> TESTO DEL DOCUMENTO:
━━━━

Sicché riconosciuti i vizi e le difformità dell’opera, come individuati nella consulenza in atti, va accolta la domanda e va condannato il convenuto al risarcimento dei danni da liquidarsi in misura corrispondente ai costi necessari per la eliminazione dei vizi stessi e quantitativi dal C.T.U. nella misura di euro 14.723,11. Non vi è prova di altri danni, né possono essere accolte altre domande, essendo la pronunzia risarcitoria satisfattiva di ogni pretesa di parte attrice.

Le spese seguono la soccombenza e si liquidano come da dispositivo. (Omissis).

@TRIBUNALE DI MACERATA Sez. I, ord. 20 febbraio 2009. Est. De Tommaso - Rossi (avv. Gattafoni) c. Albertini (avv. Formica)

Possesso - Azione di reintegrazione da spoglio - Legittimazione - Detentore - Legale di fiducia cui il proprietario abbia consegnato le chiavi dell’immobile - Sussiste.

Il legale di fiducia al quale il proprietario abbia conferito la disponibilità materiale della cosa mediante la consegna delle chiavi e l’incarico di occuparsi dell’immobile (anche attraverso il reperimento di occasioni di vendita), ben può dirsi agire a titolo di detentore nell’interesse altrui, come tale legittimato ex art. 1168, secondo comma, c.c. a difendere con l’azione di reintegrazione la detenzione da fatti lesivi di terzi diversi dal possessore. (C.c., art. 1168) (1).

    (1) In tema di regime probatorio (e, in particolare, di distribuzione dell’onere della prova tra le parti) nel procedimento possessorio instaurato a tutela della detenzione qualificata, cfr. Cass. 20 maggio 2008, n. 12751, in Ius&Lex dvd n. 2/2009, Ed. La Tribuna e Cass. 3 marzo 1994, n. 2111, ibidem.

MOTIVI DELLA DECISIONE. – I resistenti contrastano la domanda di tutela possessoria avanzata dall’avv. Rossi sull’assunto dell’insussistenza (o comunque della mancata dimostrazione della sussistenza) in capo allo stesso di un rapporto obbligatorio di detenzione che lo legittimerebbe all’azione possessoria; la difesa è coerente con il rifiuto, frapposto all’istante, di consegnargli le nuove chiavi del cancello, perché non aveva mostrato alcun titolo che lo legittimasse (cfr. deposizione di Simone Cittadini, marito della Albertini).

Il detentore è legittimato alla proposizione dell’azione di reintegrazione nel processo, secondo quanto prevede il secondo comma dell’art. 1168 c.c. (tranne che per ragioni di servizio di ospitalità); peraltro il detentore che agisce per la reintegra è tenuto a dimostrare, per consolidato insegnamento giurisprudenziale, l’esistenza del titolo obbligatorio di detenzione, in quanto la posizione possessoria del detentore non ha un’estensione oggettiva pari a quella del possessore stricto sensu, tale da prescindere dal vincolo obbligatorio che ne concreta e delimita il fondamento, onde il giudice, di fronte alle contestazioni dell’intimato, deve compiere l’accertamento del rapporto obbligatorio e la verifica relativa al fatto che l’attività contestata dal preteso autore dello spoglio rientri nell’ambito della detenzione consentita dal rapporto (cfr. Cass. 8489/2000; Cass. 5555/96; Cass. 6412/94).

━━━━

> RIGHE ARCHIVIATE:
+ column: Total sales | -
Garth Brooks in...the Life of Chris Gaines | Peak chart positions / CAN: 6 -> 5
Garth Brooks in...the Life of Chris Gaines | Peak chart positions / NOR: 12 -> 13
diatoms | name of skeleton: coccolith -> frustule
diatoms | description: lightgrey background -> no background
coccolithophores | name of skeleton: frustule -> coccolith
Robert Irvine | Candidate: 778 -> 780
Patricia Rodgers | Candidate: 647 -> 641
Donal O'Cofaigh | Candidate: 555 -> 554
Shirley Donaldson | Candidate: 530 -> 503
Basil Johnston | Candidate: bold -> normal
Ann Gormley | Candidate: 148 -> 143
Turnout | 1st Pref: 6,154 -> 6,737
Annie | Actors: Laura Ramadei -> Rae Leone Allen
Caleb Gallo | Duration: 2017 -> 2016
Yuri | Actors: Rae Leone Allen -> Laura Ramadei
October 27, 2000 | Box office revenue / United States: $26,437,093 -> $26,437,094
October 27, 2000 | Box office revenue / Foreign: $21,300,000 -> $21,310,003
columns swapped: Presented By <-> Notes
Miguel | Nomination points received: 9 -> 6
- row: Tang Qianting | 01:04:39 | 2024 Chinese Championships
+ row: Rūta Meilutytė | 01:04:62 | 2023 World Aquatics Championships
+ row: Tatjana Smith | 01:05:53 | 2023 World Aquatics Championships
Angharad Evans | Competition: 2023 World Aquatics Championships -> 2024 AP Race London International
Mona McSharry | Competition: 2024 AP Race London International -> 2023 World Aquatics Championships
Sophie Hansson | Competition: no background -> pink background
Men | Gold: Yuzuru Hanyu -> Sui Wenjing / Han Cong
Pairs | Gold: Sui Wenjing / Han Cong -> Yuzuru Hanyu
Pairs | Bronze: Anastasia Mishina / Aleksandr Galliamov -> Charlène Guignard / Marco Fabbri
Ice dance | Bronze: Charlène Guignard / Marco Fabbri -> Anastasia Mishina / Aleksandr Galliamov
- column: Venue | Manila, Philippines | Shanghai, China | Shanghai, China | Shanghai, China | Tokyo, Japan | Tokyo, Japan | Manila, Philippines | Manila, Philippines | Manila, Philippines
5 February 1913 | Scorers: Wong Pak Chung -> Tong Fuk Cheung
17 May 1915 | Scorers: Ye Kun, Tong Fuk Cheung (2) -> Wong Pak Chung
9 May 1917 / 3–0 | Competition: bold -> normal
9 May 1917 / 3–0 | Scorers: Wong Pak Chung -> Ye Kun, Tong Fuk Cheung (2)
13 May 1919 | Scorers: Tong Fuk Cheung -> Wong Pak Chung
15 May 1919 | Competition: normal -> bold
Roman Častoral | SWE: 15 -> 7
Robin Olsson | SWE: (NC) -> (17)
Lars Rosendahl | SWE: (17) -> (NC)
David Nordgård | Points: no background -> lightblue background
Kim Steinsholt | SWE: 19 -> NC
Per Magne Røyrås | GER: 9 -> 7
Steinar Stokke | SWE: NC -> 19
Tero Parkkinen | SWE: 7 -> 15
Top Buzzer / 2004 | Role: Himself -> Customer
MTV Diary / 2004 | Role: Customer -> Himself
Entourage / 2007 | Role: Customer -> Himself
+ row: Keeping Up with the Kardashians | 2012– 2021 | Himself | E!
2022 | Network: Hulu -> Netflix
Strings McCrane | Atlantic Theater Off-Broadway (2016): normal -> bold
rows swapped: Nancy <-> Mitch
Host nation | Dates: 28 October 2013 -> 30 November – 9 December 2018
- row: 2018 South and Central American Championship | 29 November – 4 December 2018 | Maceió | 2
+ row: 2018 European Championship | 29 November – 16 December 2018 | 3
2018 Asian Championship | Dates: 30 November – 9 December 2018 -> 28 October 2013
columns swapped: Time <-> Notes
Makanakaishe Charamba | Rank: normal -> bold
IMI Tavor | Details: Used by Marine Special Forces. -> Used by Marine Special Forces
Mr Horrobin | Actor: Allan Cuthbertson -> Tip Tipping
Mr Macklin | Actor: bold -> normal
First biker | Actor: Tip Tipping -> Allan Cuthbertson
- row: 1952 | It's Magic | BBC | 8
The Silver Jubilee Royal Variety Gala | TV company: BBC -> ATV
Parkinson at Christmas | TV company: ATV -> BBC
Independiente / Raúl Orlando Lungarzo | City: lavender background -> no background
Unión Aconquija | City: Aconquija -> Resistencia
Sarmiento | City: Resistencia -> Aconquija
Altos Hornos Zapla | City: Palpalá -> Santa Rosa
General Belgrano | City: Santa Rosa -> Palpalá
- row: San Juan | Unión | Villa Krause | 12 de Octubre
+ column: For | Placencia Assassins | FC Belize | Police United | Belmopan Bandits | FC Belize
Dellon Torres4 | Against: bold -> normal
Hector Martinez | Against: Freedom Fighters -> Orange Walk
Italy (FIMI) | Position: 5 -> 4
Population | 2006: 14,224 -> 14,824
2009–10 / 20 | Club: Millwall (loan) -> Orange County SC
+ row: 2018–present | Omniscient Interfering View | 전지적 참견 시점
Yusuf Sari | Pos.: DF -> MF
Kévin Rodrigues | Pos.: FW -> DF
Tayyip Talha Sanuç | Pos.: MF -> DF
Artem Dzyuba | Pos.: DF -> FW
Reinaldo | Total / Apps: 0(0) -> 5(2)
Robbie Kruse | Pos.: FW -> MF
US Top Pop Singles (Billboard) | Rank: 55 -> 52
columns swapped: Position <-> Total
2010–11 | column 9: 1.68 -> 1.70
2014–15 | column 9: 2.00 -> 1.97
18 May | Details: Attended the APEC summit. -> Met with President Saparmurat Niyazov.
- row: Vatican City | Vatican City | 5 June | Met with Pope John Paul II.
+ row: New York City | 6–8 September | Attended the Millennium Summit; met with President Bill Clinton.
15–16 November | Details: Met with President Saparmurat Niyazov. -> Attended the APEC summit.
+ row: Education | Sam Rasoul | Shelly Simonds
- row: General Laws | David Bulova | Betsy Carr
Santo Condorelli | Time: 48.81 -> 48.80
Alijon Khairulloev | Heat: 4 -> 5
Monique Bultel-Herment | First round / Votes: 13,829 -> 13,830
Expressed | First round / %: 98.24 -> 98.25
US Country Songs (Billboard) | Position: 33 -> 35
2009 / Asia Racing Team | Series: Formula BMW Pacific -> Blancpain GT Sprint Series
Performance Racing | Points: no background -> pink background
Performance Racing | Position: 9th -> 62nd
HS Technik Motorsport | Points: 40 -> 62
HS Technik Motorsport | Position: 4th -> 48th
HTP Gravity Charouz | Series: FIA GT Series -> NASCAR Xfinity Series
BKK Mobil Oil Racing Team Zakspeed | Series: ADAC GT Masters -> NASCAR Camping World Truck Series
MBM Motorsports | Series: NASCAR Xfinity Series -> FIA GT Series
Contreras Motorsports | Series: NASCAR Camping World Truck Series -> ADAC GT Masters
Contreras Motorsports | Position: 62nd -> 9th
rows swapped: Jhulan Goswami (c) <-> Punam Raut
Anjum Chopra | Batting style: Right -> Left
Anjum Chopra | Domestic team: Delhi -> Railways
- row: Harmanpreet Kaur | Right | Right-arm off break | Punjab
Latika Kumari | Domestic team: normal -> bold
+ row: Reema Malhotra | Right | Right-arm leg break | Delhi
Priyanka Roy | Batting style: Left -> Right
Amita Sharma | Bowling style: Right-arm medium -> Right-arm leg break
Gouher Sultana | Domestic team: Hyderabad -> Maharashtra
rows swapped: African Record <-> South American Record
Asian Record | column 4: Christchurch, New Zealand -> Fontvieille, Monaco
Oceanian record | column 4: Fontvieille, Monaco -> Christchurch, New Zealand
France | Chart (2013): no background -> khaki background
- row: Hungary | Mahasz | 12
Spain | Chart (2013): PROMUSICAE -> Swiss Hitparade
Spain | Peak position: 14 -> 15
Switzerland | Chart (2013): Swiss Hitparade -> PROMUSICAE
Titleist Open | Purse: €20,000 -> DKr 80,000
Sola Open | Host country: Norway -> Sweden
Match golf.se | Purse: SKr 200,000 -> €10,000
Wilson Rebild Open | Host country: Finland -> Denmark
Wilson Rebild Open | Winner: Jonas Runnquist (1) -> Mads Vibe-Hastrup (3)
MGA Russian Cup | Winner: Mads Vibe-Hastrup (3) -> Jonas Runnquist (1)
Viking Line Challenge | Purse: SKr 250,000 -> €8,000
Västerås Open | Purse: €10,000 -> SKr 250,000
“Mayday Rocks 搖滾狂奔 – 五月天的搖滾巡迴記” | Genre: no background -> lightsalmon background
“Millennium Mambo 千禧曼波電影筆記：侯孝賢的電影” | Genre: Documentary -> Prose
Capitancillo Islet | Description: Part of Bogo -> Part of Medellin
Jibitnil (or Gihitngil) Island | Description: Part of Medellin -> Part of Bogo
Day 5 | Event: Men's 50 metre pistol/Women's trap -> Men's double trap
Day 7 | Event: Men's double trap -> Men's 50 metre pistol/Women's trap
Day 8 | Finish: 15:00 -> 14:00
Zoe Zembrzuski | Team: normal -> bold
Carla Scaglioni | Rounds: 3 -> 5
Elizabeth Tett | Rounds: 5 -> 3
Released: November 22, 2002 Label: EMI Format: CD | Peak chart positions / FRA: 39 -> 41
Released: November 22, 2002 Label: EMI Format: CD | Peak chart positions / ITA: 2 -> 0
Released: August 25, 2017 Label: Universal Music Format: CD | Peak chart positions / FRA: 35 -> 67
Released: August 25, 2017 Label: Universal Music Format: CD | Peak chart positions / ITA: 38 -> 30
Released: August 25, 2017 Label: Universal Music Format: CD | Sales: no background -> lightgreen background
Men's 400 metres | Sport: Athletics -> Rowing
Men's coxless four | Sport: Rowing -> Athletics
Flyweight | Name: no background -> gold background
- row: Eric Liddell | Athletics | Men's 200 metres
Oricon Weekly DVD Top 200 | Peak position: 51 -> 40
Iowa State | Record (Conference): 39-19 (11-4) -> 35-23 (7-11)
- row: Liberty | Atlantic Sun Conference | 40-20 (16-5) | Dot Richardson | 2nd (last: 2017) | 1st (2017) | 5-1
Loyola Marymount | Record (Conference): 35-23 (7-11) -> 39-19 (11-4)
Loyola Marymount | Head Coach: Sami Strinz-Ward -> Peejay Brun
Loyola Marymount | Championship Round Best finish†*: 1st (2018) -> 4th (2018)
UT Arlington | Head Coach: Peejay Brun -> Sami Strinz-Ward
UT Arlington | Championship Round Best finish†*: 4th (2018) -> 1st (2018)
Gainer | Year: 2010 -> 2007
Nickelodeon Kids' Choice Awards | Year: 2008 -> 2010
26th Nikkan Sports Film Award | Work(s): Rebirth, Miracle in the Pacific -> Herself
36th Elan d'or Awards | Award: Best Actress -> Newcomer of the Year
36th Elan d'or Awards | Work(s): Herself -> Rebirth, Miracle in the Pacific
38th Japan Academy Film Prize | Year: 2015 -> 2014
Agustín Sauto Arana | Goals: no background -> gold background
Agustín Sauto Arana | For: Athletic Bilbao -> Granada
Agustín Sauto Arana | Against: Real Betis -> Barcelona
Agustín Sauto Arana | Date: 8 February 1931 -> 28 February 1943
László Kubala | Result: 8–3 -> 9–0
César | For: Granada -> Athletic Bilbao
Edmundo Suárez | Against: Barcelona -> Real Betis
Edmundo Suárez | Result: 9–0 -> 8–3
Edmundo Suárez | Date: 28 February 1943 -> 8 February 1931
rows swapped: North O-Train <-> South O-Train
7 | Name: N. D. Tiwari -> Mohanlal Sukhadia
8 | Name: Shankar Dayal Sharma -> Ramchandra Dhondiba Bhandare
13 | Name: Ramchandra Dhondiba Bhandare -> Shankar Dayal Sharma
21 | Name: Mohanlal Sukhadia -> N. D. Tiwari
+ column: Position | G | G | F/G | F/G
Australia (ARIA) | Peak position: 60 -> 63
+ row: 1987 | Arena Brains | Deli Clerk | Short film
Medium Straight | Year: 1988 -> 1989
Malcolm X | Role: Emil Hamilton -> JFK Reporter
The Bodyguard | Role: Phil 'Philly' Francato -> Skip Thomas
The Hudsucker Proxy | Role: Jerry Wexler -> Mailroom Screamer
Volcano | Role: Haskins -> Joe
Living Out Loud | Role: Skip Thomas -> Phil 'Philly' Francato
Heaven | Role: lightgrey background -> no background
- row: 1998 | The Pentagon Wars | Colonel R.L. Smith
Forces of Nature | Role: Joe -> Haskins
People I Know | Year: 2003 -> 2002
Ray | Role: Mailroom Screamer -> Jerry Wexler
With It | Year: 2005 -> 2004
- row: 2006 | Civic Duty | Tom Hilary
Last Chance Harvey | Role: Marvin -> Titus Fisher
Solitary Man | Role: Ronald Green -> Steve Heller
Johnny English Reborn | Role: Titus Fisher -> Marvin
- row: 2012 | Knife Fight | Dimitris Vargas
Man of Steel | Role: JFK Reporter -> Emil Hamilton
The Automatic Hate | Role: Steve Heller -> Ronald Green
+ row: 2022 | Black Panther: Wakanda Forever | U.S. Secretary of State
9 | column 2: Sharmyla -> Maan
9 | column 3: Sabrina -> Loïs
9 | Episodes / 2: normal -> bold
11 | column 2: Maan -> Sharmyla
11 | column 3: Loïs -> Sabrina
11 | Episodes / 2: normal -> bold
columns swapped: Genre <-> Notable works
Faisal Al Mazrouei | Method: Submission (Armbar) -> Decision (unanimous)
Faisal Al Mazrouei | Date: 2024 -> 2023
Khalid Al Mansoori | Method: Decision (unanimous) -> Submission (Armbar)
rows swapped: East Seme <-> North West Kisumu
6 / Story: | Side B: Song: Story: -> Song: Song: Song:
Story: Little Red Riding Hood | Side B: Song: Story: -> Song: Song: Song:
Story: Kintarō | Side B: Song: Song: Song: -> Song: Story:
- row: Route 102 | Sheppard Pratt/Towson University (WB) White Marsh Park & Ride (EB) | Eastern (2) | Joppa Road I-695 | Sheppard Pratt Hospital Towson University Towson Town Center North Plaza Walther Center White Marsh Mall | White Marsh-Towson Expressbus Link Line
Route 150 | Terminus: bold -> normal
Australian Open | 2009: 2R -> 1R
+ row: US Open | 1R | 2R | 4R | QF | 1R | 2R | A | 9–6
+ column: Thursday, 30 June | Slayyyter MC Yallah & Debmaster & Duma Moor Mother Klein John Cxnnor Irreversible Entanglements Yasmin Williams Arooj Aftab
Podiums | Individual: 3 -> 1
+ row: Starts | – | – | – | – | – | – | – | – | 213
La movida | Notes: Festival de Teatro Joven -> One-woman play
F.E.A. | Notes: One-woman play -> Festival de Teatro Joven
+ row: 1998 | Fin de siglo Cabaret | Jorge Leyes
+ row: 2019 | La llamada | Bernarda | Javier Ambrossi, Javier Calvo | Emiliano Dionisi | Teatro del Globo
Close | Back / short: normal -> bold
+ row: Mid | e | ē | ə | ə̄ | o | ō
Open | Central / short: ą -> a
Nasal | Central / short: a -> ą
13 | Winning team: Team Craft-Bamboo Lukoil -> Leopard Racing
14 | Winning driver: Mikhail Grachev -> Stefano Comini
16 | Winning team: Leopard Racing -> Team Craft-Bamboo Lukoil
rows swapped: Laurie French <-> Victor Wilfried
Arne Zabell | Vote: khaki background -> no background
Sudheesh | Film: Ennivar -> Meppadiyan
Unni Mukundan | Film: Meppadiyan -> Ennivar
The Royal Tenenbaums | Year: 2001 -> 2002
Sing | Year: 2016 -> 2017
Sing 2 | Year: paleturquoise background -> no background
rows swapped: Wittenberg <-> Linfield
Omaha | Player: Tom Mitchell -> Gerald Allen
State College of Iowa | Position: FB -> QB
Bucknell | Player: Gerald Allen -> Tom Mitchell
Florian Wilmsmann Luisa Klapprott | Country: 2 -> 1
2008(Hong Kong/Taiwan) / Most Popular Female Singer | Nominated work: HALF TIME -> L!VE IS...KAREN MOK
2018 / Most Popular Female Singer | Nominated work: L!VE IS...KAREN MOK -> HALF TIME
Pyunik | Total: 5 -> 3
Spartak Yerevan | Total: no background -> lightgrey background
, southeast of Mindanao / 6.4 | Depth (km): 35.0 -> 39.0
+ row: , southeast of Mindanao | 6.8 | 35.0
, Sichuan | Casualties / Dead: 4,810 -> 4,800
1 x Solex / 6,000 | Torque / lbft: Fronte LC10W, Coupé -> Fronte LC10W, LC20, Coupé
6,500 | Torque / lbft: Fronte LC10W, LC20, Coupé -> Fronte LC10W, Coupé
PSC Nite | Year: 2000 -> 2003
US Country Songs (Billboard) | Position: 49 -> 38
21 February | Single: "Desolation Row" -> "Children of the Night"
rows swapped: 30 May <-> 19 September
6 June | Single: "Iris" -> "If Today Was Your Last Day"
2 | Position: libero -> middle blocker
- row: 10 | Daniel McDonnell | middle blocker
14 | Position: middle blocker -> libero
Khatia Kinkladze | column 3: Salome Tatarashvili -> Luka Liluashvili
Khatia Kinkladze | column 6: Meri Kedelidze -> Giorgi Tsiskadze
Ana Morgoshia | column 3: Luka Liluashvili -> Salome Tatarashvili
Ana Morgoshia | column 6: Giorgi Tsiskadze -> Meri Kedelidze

━━━━

> OBIETTIVO: Per favore, elenca tutte le sentenze della Cassazione citate nel testo del documento, nell'ordine in cui compaiono.

> RISPOSTA:
- Cass. 20 maggio 2008, n. 12751
- Cass. 3 marzo 1994, n. 2111
- Cass. 8489/2000
- Cass. 5555/96
- Cass. 6412/94